The contest wasn't SewStylish's Spring Beauty Contest — it was a sewing contest! It takes a lot of gumption to pose for a contest picture, and if there are going to be these sorts of ad hominem comments, I bet there will be fewer contestants next round. What if next time one of the contestants is "overweight" (whatever that means) or is "too goth" (as if there was any such thing) or has an unusual hairstyle (whatever that is) or, heaven forbid, has something pierced other than her ears?

I don't want to be all "Oh noes! People are mean on the Internets!" but really, sewing people, I expect better from YOU. So if you're ever tempted to make this kind of comment, safe and protected behind your keyboard, think about how you would feel if a bunch of bozos decided to leave similar comments about you.

It's the Golden Rule, peoples. It's not difficult. Or if the "unto" in the Golden Rule trips you up, you can ask yourself two simple questions: "Is it truthful? Is it kind?"

"lovely, clever, labor-intensive"


Pat Premo sundress

"Lovely, clever, labor-intensive" was how Robin described the dress in this eBay auction, and I just love it. I am loving it from afar, though, because it's $160. I don't even think I'm going to attempt this myself, although I'm always tempted to be clever with striped fabric. There's clever, and then there's too clever by half, and every time I veer into "too clever by half," I wind up with something that never gets finished, much less worn.

(I actually just put a lot of "unfinished business" — i.e., projects that I finally accepted that I'm never coming back to — in the box for the Salvation Army today. There are still a few "somedays" left hanging in my sewing room, but they're precious few.)

I'm trying to let go of a lot of "somedays", or "just-in-cases", especially when it comes to books and fabric. If I am not head-over-heels in love with fabric, I think it's going to leave me in search of a more appreciative owner. And if I take a book off a shelf, open it, and don't feel like sitting down to read a few pages, it might wander off, too.

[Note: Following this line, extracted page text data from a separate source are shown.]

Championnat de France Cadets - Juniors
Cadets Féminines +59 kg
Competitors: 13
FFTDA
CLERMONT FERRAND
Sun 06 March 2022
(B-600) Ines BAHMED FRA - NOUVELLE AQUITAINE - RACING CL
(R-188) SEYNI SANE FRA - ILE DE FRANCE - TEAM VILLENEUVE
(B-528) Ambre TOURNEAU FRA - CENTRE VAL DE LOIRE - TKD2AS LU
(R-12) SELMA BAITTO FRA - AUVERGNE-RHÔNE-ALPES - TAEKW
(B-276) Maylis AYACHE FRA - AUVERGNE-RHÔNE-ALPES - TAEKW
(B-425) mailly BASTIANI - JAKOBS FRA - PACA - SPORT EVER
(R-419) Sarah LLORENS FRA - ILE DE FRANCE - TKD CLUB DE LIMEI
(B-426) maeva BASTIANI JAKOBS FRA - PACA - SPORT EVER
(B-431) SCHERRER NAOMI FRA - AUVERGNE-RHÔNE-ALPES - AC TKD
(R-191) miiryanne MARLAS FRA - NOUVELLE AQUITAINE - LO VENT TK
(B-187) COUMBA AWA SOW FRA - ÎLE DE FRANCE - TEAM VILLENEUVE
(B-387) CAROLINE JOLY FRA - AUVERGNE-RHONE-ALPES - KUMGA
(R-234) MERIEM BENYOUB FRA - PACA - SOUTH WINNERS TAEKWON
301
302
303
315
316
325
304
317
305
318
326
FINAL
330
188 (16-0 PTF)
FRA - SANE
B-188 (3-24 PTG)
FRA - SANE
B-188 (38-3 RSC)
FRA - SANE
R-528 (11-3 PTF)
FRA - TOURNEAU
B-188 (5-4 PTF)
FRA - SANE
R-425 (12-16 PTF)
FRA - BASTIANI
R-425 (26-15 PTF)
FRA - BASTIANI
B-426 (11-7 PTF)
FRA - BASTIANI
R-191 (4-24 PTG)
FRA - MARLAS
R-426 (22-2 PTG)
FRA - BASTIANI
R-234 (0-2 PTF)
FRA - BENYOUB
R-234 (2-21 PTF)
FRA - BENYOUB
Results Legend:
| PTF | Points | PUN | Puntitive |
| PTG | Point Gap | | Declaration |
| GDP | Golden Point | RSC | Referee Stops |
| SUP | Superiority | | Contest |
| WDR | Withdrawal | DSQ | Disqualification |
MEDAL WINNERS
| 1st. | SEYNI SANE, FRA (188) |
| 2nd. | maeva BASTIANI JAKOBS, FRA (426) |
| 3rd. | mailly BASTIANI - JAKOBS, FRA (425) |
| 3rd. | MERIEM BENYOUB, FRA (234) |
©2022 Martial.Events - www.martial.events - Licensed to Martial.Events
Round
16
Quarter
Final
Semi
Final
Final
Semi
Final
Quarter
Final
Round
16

The Internet has obviated the need for hoarding, in my opinion. For instance, years ago I bought a copy of this book. It was a dollar, and it looked interesting, so I bought it, and read it. (I really liked it, although its author has the prejudices of his time and the vocabulary to match.) But now (as that link suggested), it's available online, and I don't have to hold on to my copy for fear that if I let it go, I wouldn't be able to find it again. Google can hold on to it for me — and I can download the PDF (it's well out of copyright) and have it on my hard drive in reserve against any Chicago-meatpacking-magnate's-advice-to-his-son emergencies.

Of course, you can't download fabric and keep it on your hard drive (although I'm sure my long-suffering husband wishes you could!) but I don't feel the need to hold on to "eh" or "just-in-case" fabric when a few clicks will take me to plenty of fabric that makes me say "ah" instead … and when I already have enough "ah" fabric to swathe my entire house, Christo-style, if I felt like it.

(Another thing the Internet is making it easy to let go of is petty resentments. If I want to feel angry and pissed off, there are plenty of places I can go online to read stuff that will make my blood boil. Why carry that around with me in the meantime?)

What is the Internet helping you let go of?